We are pleased that the Joy of Jazz has been taking place in the month in which we are celebrating women’s month and as part of celebrating women the line-up continues to ensure that more women perform.
The colloquium takes place after we held a successful Inaugural Nelson Mandela Sports and Culture Day.
The aim of this day is to honour and celebrate the legacy of Tata Madiba and continue to work towards building a socially inclusive South African society, hence the main theme is UNITE!
Ladies and Gentlemen, this colloquium indeed confirms that, it is that time of the year when Jazz lovers gather to enjoy the serenity of the beautiful music genre Jazz in Newton Johannesburg.
This genre of music has evolved over time and has contributed immensely to the development of other music genres.
In recent times we have outside of bebop we have since many new and upcoming musicians fusing it with their music.
We therefore have a responsibility to preserve and promote this type of music. This includes archiving the music and possible increasing investment in the development of this important music genre, Jazz.
One of the most interesting phenomena of Jazz is what many Jazz lovers call, the development of the ear.
This is an indication that time and indeed quality time is required in order for one to understand this type of music.

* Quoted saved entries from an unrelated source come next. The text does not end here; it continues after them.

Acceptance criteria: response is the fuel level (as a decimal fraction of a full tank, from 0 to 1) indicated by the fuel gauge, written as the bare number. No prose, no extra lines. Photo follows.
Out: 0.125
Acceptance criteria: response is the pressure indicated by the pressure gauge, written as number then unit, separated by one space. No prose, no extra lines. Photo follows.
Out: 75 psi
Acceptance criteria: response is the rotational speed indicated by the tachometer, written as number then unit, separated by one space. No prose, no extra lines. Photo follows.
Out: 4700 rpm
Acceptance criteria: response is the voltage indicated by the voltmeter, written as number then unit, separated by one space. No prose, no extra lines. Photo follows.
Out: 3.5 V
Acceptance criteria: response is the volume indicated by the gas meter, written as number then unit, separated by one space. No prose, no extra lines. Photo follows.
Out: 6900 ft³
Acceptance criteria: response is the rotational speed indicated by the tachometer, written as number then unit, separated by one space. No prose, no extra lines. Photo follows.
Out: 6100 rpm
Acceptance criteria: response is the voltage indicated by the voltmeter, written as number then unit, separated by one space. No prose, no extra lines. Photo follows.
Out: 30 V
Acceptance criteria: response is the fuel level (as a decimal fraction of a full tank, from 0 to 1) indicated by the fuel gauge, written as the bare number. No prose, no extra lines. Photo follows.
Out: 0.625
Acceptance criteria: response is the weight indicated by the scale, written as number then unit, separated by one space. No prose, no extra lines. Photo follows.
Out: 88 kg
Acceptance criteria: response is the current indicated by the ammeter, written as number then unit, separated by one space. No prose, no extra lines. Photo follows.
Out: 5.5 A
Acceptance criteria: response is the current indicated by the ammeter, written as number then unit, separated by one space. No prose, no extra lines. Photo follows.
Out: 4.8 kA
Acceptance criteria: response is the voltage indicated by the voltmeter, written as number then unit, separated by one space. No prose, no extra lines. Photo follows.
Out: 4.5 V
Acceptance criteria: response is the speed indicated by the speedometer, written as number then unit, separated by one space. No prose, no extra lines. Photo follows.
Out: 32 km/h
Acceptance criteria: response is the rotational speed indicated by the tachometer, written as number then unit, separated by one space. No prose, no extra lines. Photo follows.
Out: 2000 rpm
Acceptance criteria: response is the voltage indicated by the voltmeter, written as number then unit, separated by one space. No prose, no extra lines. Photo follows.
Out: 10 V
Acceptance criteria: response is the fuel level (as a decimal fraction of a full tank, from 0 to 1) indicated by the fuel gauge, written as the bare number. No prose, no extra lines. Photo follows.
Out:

While this is true because of this very important phenomena we need to ensure that we teach as many people as possible about this genre of music, equally because it does provide the basic understand and appreciation of music in general and the development.
As we said before, this music genre has evolved over time. In South Africa alone we have seen many jazz musicians who have contributed towards the development and preservation of Jazz.
We have a a responsibility to ensure that we preserve and promote Jazz including honouring the heroes and heroines who have made us appreciate Jazz.
We are pleased that despite the technological changes brought by both globalisation and the knowledge economy, the culture of appreciating jazz remains and in fact it is growing.
As government we will continue to invest in the preservation and the archiving of the work done by those who came before us and contributed towards the development of Jazz.
We must preserve our heritage because it is through culture that we can find one another and begin to appreciate each other’s strengths.
This is important because culture is critical towards the development of society. in fact at the recently held United Nations General Assembly debate on Culture and Development, there was consensus that culture post the 2015 Millennium Development Goals should be considered the fourth pillar of development.
Therefore music as a cultural artistic expression and indeed especially Jazz must be seen as a contributor in the development of society.
In fact we see the entire sector as the new gold, hence our new strategy Mzansi Golden Economy.
In realising this sector strategy we have committed to up scaling the events including the Joy Jazz and many others so that we can create much needed opportunities for Artists across the board.
In conclusion, we are confident that going forward this sector will grow and continue to contribute to the GDP and create work opportunities for Artists in a more sustainable way.